For the rest of the film, Cordell must live with this galling injustice, stewing day and night in his own distraughtness and copious amounts of lukewarm coffee. First, jaded by the untimely murder of his partner and then saddled with a wet-behind-the-ears replacement (Don McGuire). Although the new recruit nevertheless proves to have a certain amount of gumption when it counts.

The film employs a low-budget airport terminal ending — one of the few times it lets slip its meager means — but the film goes for the narrative jugular. We see precursors to the likes of The Big Combo, The Killing, and even Bullitt. On multiple occasions, it’s not at all squeamish about letting the bullets fly and the death toll rises as a result. And it’s this disregard for the sanctity of life that gives the narrative real heft. No one is protected and there we have grounds for a thrilling drama.

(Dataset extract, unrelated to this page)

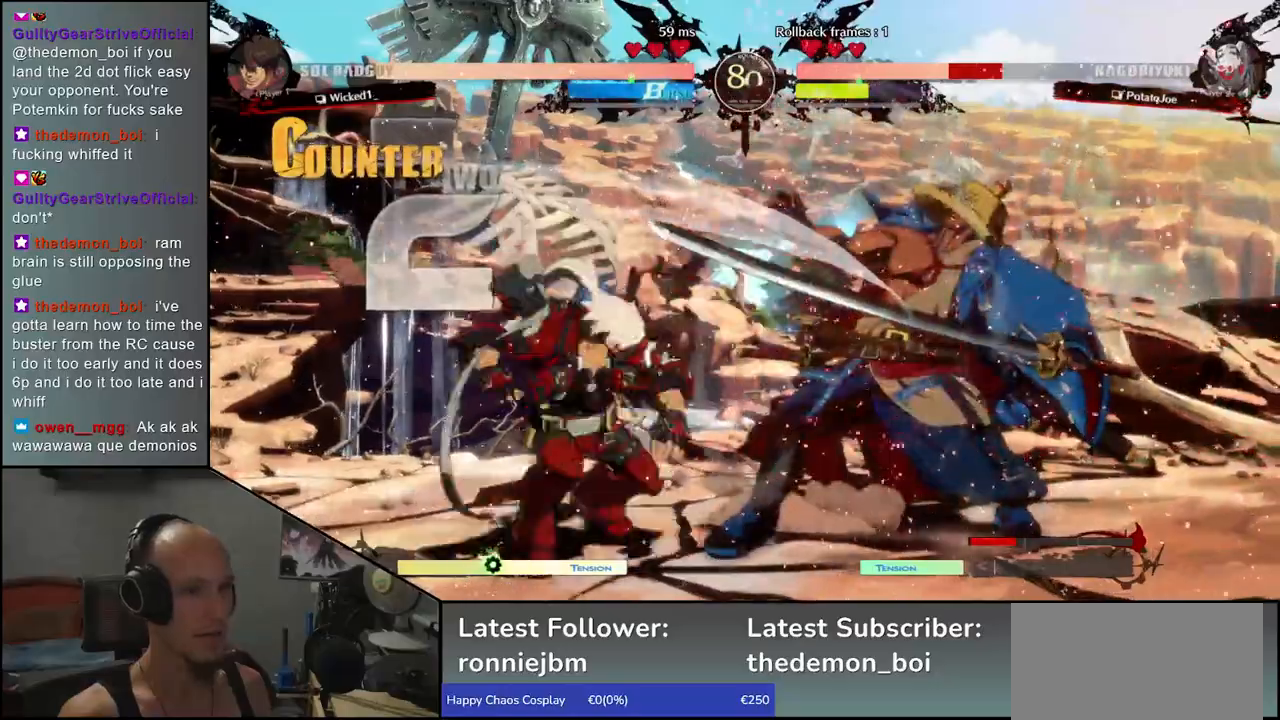
{"buttons": [], "left_stick": "right", "events": []}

These kinds of stories are awesome pulp classics with a stripped-down punchiness that’s instantly gratifying. RKO was such a wonderful studio in this regard for giving us such raw delights. They don’t make them like this anymore.  We waste too much time.

While not completely related, one should note RKO is the only of the major classic studios that completely folded. Those were the good old days. But all good things must come to an end. Wrigley got demolished. Actors die. Studios close down. That’s why cinematic memorials are often so important. They allow us to journey back into the past.